November 2, 2023
At a Glance
- AI stars like Meta's Yann LeCun and Google Brain's Andrew Ng advocate for open source AI as nation's consider AI regulation.
- They are among the 150 signatories to a statement that says "openness is an antidote, not a poison."
- The statement comes as heads of state, AI leaders and experts convene in the U.K. to discuss AI safety and regulations.
Amid a week of discussions on AI safety and regulation, a group of AI luminaries advocated for open source AI, saying “openness is an antidote, not a poison.”
The likes of Meta’s Chief AI Scientist Yann LeCun, Google Brain co-founder Andrew Ng, Hugging Face co-founder Julien Chaumond and France’s Digital Affairs minister, Jean-Noël Barrot, signed on to the joint statement penned by Mozilla, a free software community behind the Firefox browser.
“Yes, openly available models come with risks and vulnerabilities — AI models can be abused by malicious actors or deployed by ill-equipped developers,” the statement reads.
“However, we have seen time and time again that the same holds true for proprietary technologies — and that increasing public access and scrutiny makes technology safer, not more dangerous.”
Over 150 experts have signed the statement so far, including scientists, policymakers, engineers, entrepreneurs and activists. They aim to make openness a global priority in AI.
Attendees of the U.K. government’s AI Safety Summit have been calling for “urgent” action and tougher governance on future AI model development. But signatories to Mozilla’s statement argue that rushing towards the wrong kind of regulation could “lead to concentrations of power in ways that hurt competition and innovation.”
“Open models can inform an open debate and improve policy making. If our objectives are safety, security and accountability, then openness and transparency are essential ingredients to get us there.”
“We are in the midst of a dynamic discourse about what 'open' signifies in the AI era. This important debate should not slow us down. Rather, it should speed us up, encouraging us to experiment, learn and develop new ways to leverage openness in a race to AI safety,” the statement reads.
LeCun signs on
“Openness, transparency, and broad access makes software platforms safer and more secure,” LeCun said, in a tweet. “This open letter from the Mozilla Foundation, which I signed, makes the case for open AI platforms and systems.”

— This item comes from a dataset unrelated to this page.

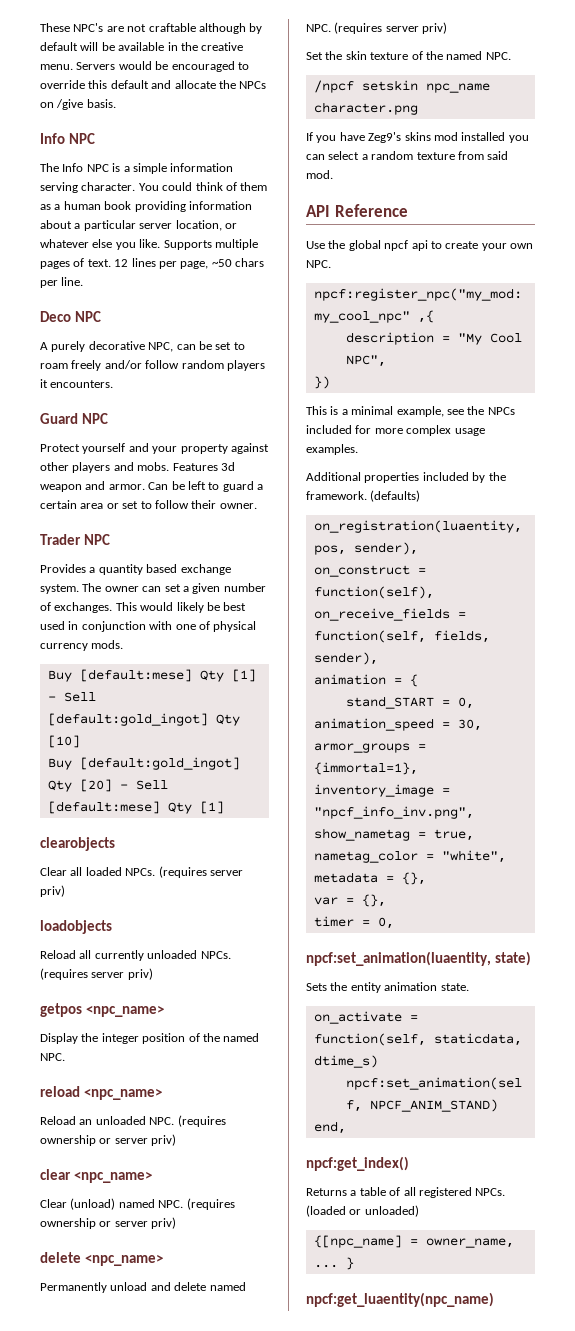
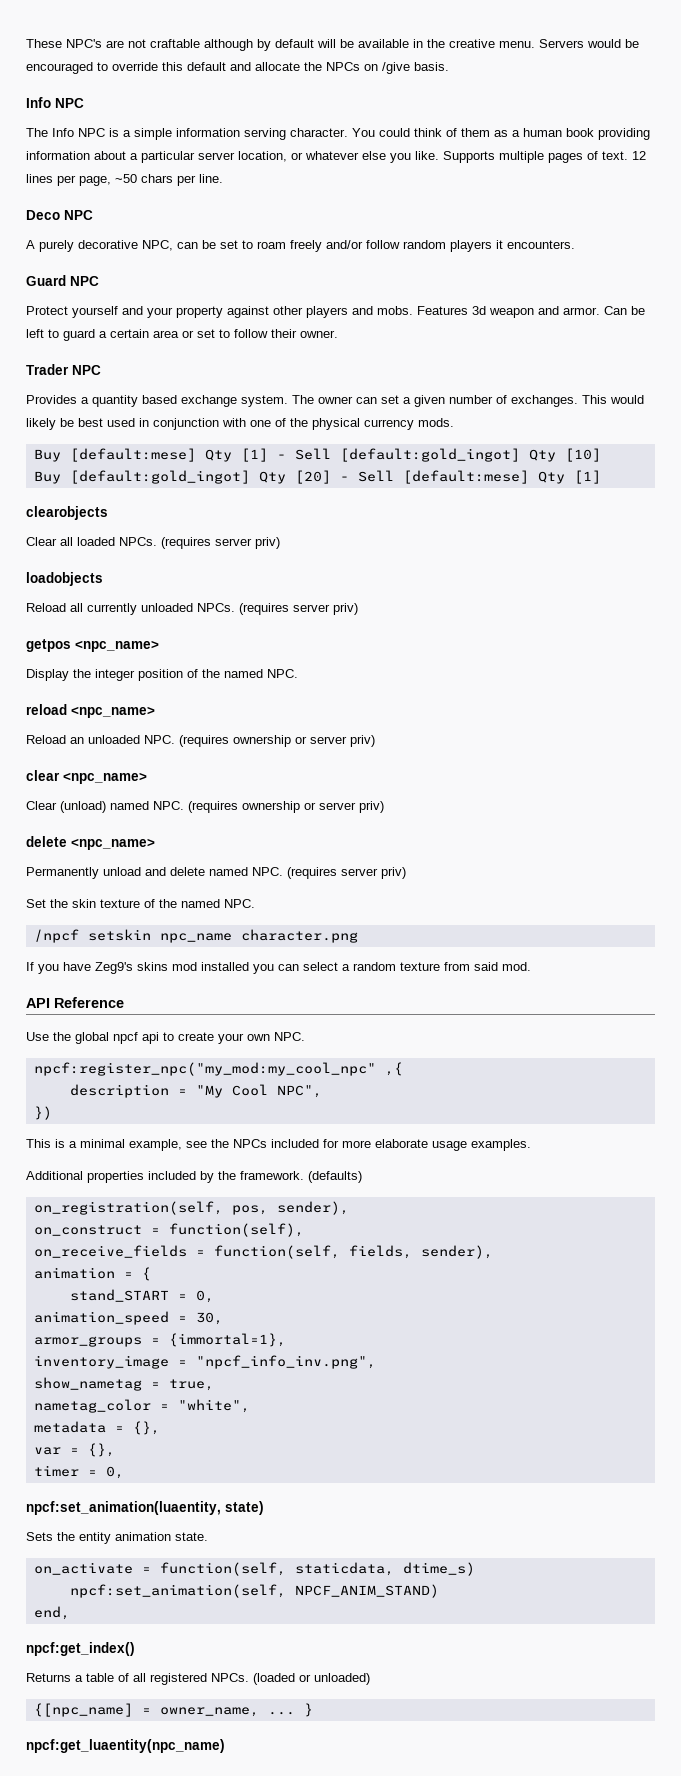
(210, 625) none -> [290,418,308,427] the
[406,425,452,436] complex -> [375,1139,428,1148] elaborate
[313,520,522,533] on_registration(luaentity, -> [33,1201,223,1215] on_registration(self,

LeCun’s signature comes after a week of Twitter spats with other AI luminaries over governance around AI safety.
The Meta chief AI scientist took issue with the likes of Yoshua Bengio, Geoffrey Hinton and Andrew Yao, who this week called for tougher governance on AI in order to reduce existential threats.
In a recent post, he argued that search engines still produce more accurate information than large language models.
“They both use the same public data. Search engines index it. Llama summarizes it approximately,” he said.